The World Young Reader Prize, which annually honours newspapers that succeed in engaging the young, has launched a new category to recognise social, mobile and local activities, reflecting the changing media habits of young people and the challenges they pose for traditional news media.
“This is the 15th anniversary of the Young Reader Prizes, and our awards must change to reflect the way the news media business itself is changing,” says Aralynn McMane, executive director, Young Readership Development for the World Association of Newspapers and News Publishers (WAN-IFRA), which awards the annual prizes, in a statement.
The award, “Going Green,” will honour newspaper company projects that give the young guidance and hope for improving the environment; “Helping with Health,” will honour projects that help the young have better health or medical care; and “Learning with News,” will honour projects that use newspaper content in education, teach news literacy, the practice of professional journalism or the importance an fragility of press freedom.
The new categories join the core Young Reader Prize categories of brand, editorial, enduring excellence, public service, the Natasa prize for printing plants and Young Reader Newspaper of the Year. The World Newspaper Association says applications are being accepted through June 13.

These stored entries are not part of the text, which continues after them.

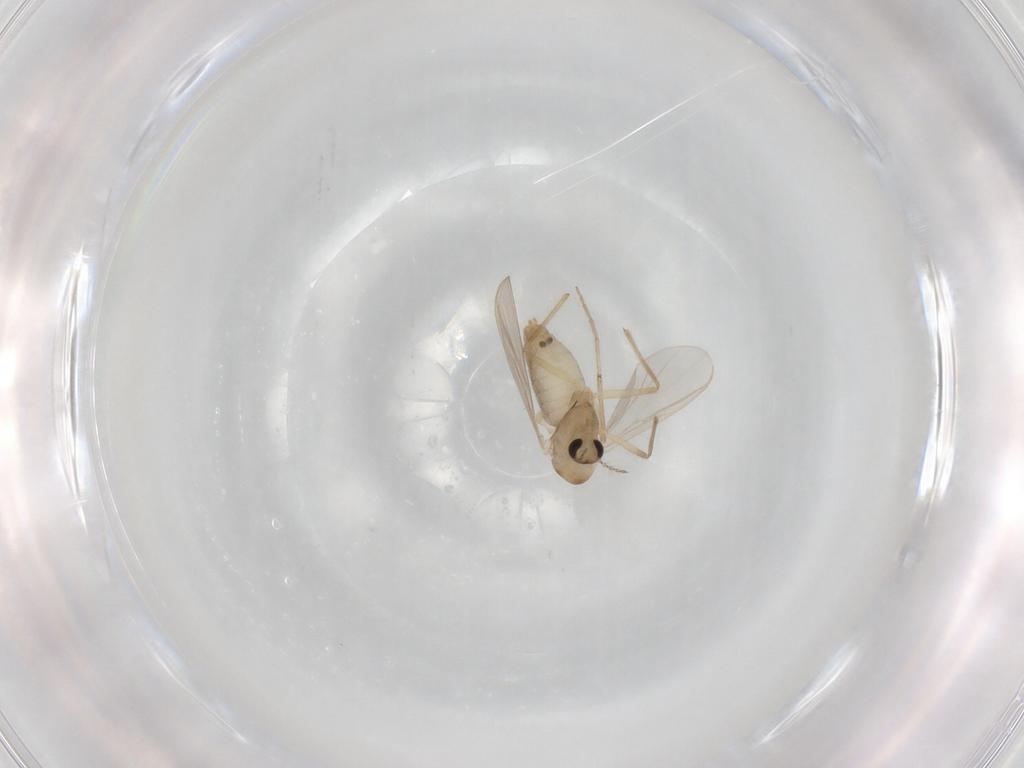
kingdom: Animalia
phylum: Arthropoda
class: Insecta
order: Diptera
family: Chironomidae
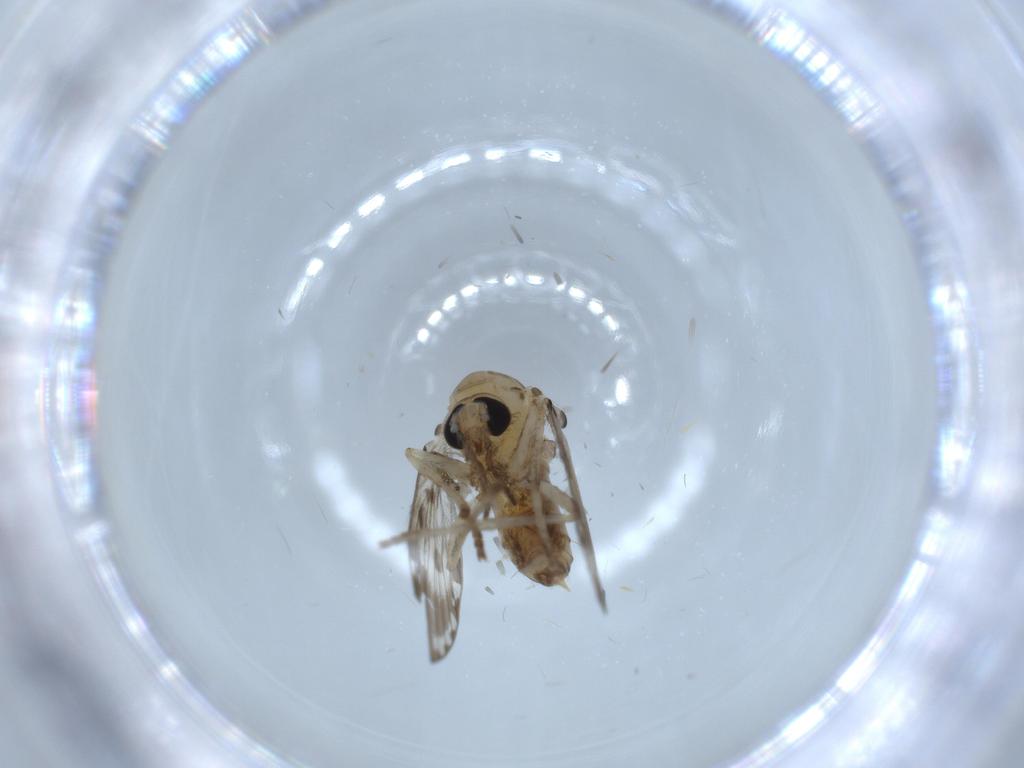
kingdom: Animalia
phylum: Arthropoda
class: Insecta
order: Diptera
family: Psychodidae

As part of WAN-IFRA’s 15th anniversary celebration of the prizes, individual categories have been open to branded support. The Enduring Excellence Award is supported by the American Press Institute and Schurz Communications.
The World Young Reader Prizes are part of WAN-IFRA’s efforts to recognise, encourage and disseminate innovative ideas and thinking to help build stronger and vital news media. World Young Reader Prize winning strategies are celebrated and shared, as they benefit not only the media companies and their young audiences, but society as a whole.